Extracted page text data
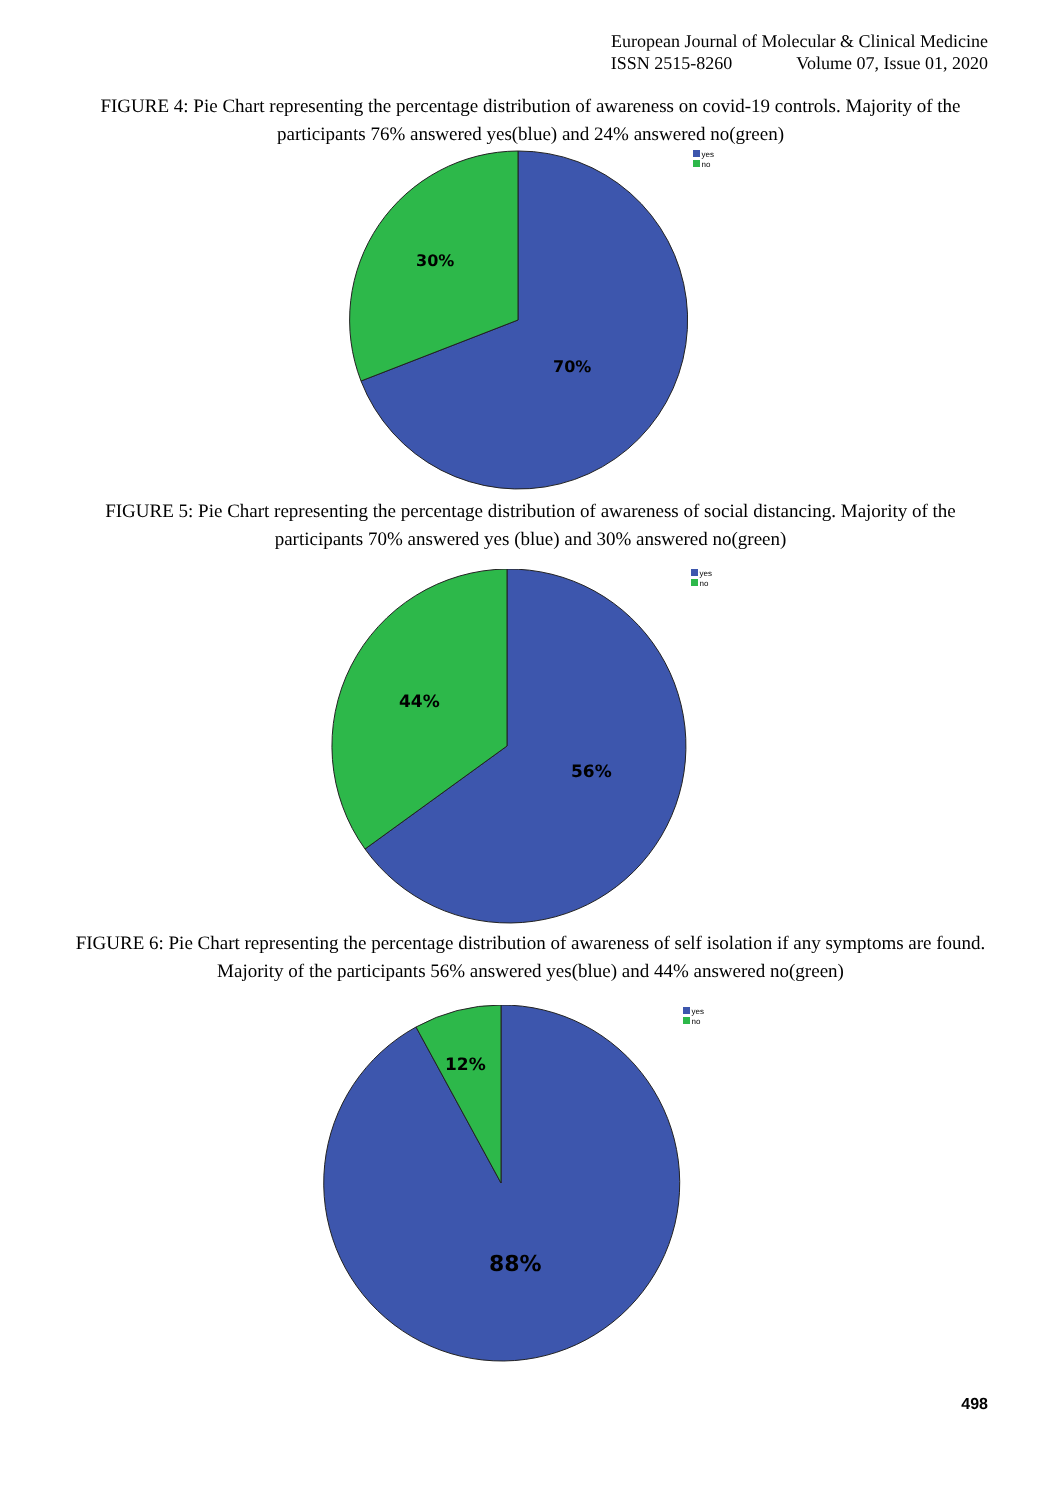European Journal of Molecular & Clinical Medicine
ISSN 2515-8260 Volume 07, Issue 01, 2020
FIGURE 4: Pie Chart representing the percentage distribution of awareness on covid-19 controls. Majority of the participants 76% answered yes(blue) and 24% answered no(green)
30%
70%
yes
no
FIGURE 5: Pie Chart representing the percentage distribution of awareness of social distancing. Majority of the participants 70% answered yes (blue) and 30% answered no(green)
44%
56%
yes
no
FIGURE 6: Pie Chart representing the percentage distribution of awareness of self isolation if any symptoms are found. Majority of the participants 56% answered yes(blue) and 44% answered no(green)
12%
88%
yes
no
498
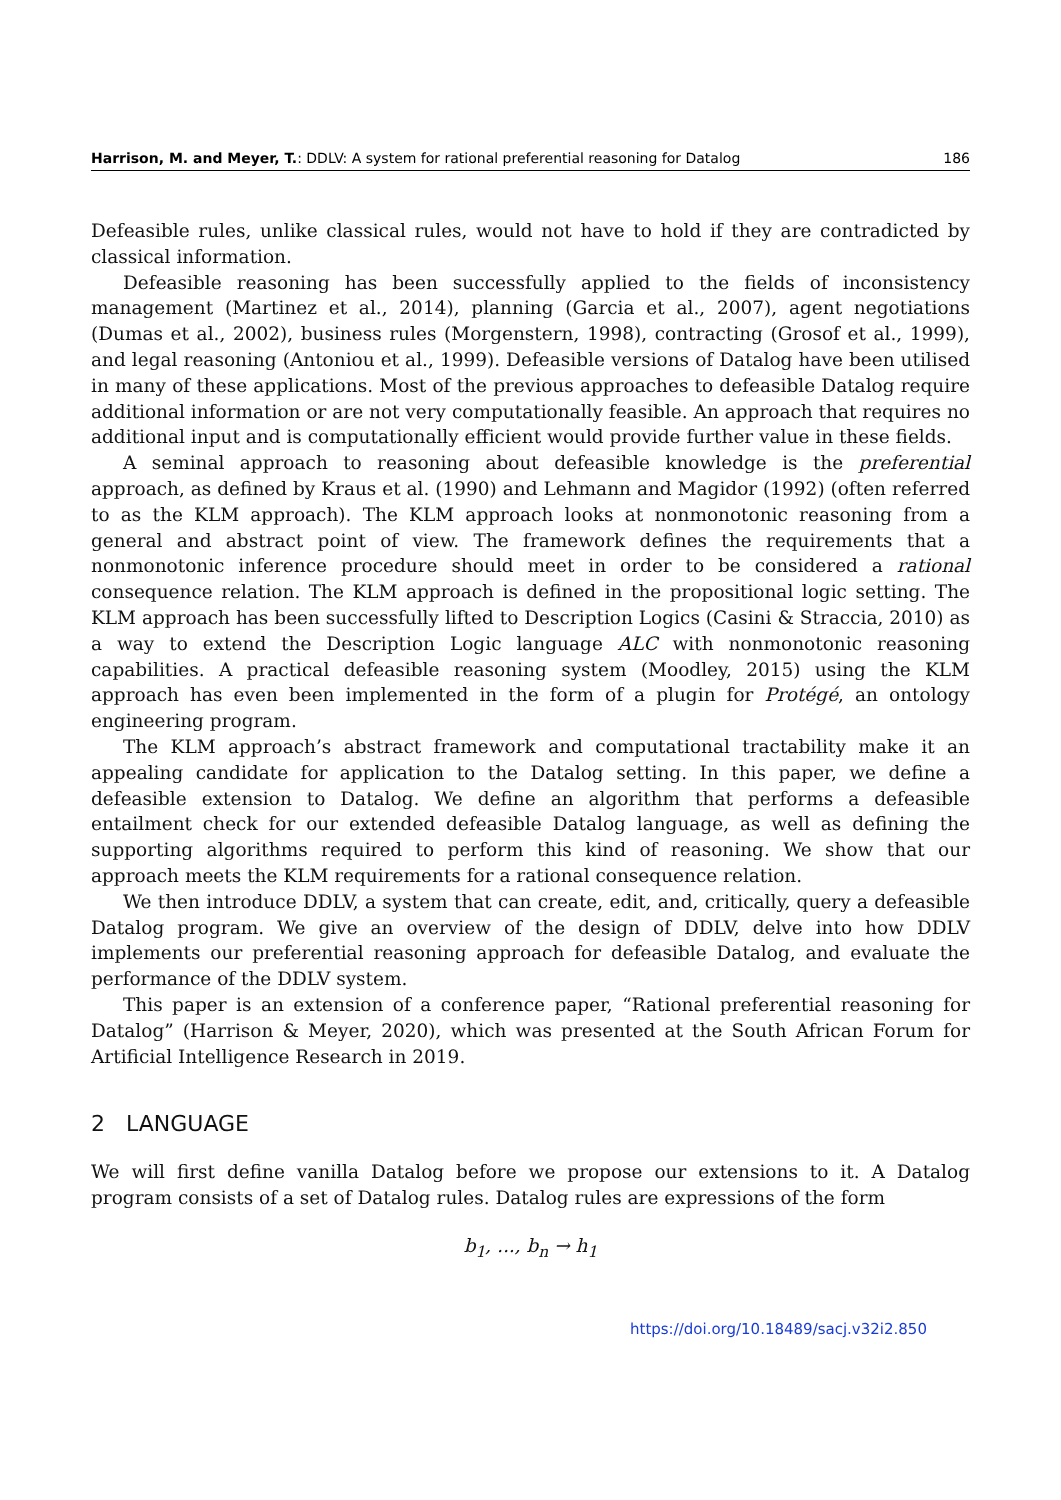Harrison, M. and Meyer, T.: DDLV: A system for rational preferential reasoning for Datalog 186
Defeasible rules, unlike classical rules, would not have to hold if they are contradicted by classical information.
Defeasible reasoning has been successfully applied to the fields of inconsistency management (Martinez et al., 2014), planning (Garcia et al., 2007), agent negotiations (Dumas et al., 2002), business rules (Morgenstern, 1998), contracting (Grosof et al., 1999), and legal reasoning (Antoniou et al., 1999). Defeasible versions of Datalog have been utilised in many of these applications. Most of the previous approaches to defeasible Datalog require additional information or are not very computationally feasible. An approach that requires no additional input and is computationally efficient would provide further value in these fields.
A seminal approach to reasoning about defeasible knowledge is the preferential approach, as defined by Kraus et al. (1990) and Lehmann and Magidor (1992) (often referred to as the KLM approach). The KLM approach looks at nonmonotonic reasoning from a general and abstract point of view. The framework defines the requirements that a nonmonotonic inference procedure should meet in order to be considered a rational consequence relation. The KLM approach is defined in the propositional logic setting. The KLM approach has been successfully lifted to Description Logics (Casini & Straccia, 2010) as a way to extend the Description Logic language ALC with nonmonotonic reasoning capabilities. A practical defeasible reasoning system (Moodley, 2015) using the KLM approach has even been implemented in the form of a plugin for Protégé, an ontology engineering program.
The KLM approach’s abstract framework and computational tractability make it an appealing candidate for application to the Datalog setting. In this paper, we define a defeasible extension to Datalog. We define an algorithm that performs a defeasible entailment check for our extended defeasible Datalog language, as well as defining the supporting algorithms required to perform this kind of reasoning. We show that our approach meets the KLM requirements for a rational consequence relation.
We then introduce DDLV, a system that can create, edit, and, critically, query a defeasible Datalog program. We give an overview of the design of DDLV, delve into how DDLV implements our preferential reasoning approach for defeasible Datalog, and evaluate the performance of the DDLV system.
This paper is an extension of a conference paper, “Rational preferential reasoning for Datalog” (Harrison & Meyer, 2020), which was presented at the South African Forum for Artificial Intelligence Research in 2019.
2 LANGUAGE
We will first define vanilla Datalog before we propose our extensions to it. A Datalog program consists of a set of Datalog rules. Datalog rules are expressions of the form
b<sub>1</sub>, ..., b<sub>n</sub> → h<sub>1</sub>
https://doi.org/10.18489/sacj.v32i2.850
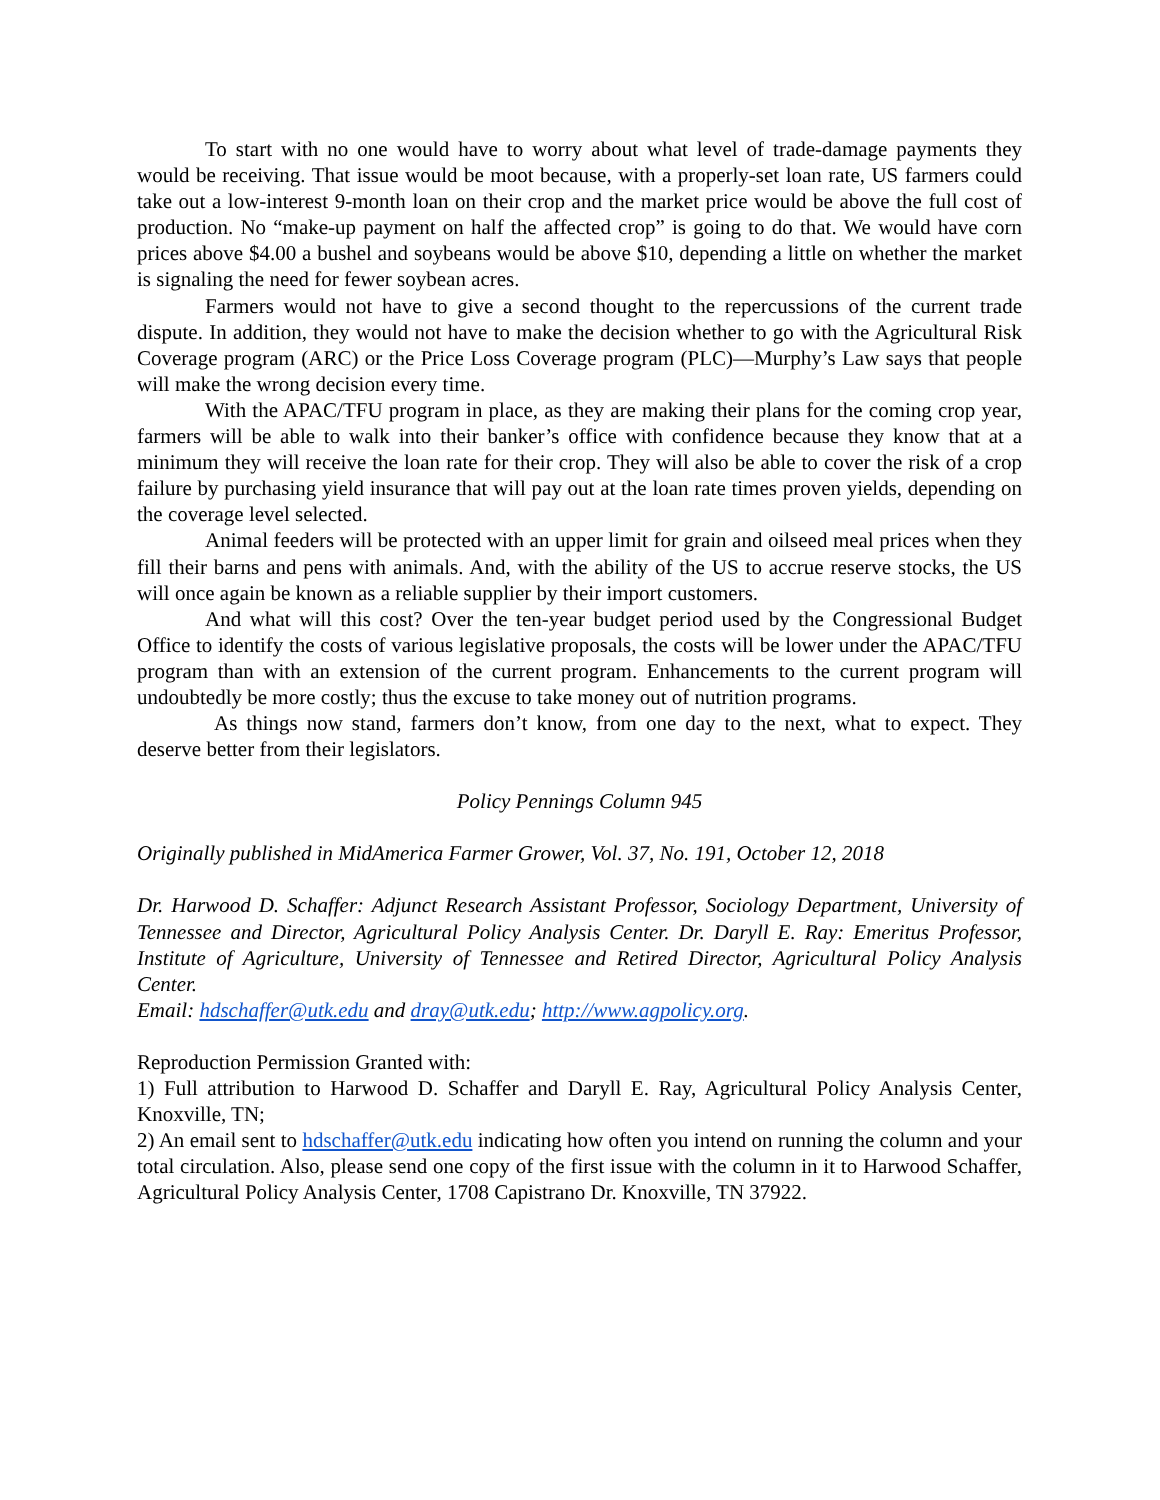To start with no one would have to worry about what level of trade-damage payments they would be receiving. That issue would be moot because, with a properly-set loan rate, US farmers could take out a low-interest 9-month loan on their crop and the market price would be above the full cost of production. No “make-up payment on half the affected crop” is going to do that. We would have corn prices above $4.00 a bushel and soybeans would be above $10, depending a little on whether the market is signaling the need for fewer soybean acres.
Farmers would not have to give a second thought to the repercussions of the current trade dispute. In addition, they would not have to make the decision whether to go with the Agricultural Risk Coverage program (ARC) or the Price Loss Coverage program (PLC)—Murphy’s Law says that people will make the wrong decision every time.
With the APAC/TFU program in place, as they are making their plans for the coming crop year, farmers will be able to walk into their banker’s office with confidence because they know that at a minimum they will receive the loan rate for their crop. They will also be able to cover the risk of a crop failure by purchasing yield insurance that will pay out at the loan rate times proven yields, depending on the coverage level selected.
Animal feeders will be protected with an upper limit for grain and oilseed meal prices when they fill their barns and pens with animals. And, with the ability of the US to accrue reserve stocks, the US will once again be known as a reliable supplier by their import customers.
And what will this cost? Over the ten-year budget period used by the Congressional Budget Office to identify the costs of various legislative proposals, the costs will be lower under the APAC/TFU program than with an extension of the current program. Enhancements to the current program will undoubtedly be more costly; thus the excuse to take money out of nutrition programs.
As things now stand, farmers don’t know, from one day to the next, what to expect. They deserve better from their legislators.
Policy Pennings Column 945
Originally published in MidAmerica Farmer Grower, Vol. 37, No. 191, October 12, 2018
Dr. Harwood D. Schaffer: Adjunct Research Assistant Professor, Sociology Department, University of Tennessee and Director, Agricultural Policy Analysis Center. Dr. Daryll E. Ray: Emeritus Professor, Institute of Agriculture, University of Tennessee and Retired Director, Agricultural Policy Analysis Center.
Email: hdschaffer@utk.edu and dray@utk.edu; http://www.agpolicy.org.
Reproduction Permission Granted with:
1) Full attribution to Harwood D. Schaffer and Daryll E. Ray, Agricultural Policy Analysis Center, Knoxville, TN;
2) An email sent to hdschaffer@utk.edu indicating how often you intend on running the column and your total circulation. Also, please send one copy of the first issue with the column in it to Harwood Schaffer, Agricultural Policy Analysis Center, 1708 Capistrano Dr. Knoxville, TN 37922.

▶ [PROBLEM TO WORK ON]: Leave the pictures out and repeat exactly the lines from the beginning of the records to the line bearing "ISSN 2515-8260 Volume 07, Issue 01, 2020", both ends counted.

▶ [RESULT OF THE EXERCISE]:
European Journal of Molecular & Clinical Medicine
ISSN 2515-8260 Volume 07, Issue 01, 2020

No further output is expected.